■ Page text

The Chairperson noted and appreciated the deep internal transformation but was concerned about the time taken to achieve this. In the last budget debate, he had expressly referred to the difficulties in COGTA, and wished for levels of coherence to be achieved in that Department to improve morale. He noted the undertaking to conclude this by November. Change was uncomfortable and provoked instability and uncertainty amongst staff. He stressed that he would like to work with evidence-based assessments of the work being done in the Department, and would like to receive input from the Public Service Commission on this.
The Chairperson said he was hoping that COGTA was cooperating with the Presidency in its efforts to promote evidence-based evaluations that could produce concrete evidence on and show the impact of what had been done, making it easier to judge performance. He commented that the project-management approach was useful, as it could produce the biggest impact with the least resources that could be borrowed elsewhere.
Mr J Matshoba (ANC) asked whether sanitation fell under the Department of Water.

■ Information supplied

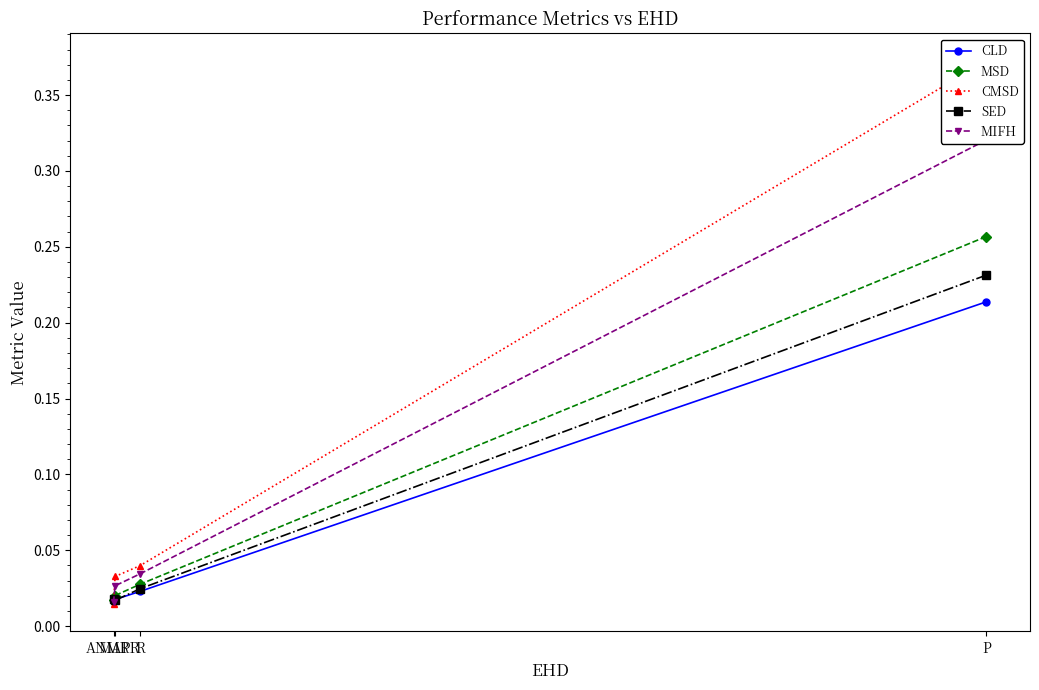

At which category is the sum across all series the highest?

P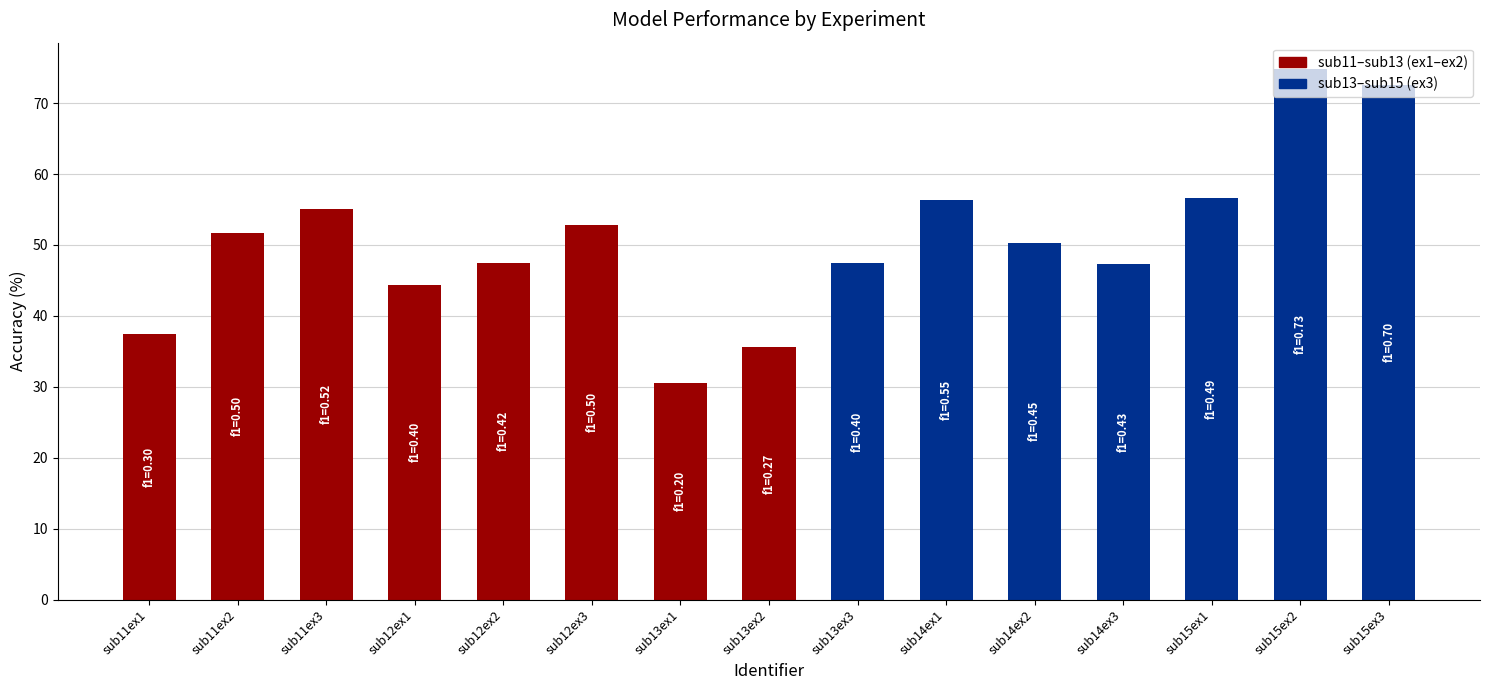

At which category is the sum across all series the highest?

sub15ex2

■ Work task
Copy out the COGTA meeting text from above word for word, from beginning to end.

■ Response to this task
The Chairperson noted and appreciated the deep internal transformation but was concerned about the time taken to achieve this. In the last budget debate, he had expressly referred to the difficulties in COGTA, and wished for levels of coherence to be achieved in that Department to improve morale. He noted the undertaking to conclude this by November. Change was uncomfortable and provoked instability and uncertainty amongst staff. He stressed that he would like to work with evidence-based assessments of the work being done in the Department, and would like to receive input from the Public Service Commission on this.
The Chairperson said he was hoping that COGTA was cooperating with the Presidency in its efforts to promote evidence-based evaluations that could produce concrete evidence on and show the impact of what had been done, making it easier to judge performance. He commented that the project-management approach was useful, as it could produce the biggest impact with the least resources that could be borrowed elsewhere.
Mr J Matshoba (ANC) asked whether sanitation fell under the Department of Water.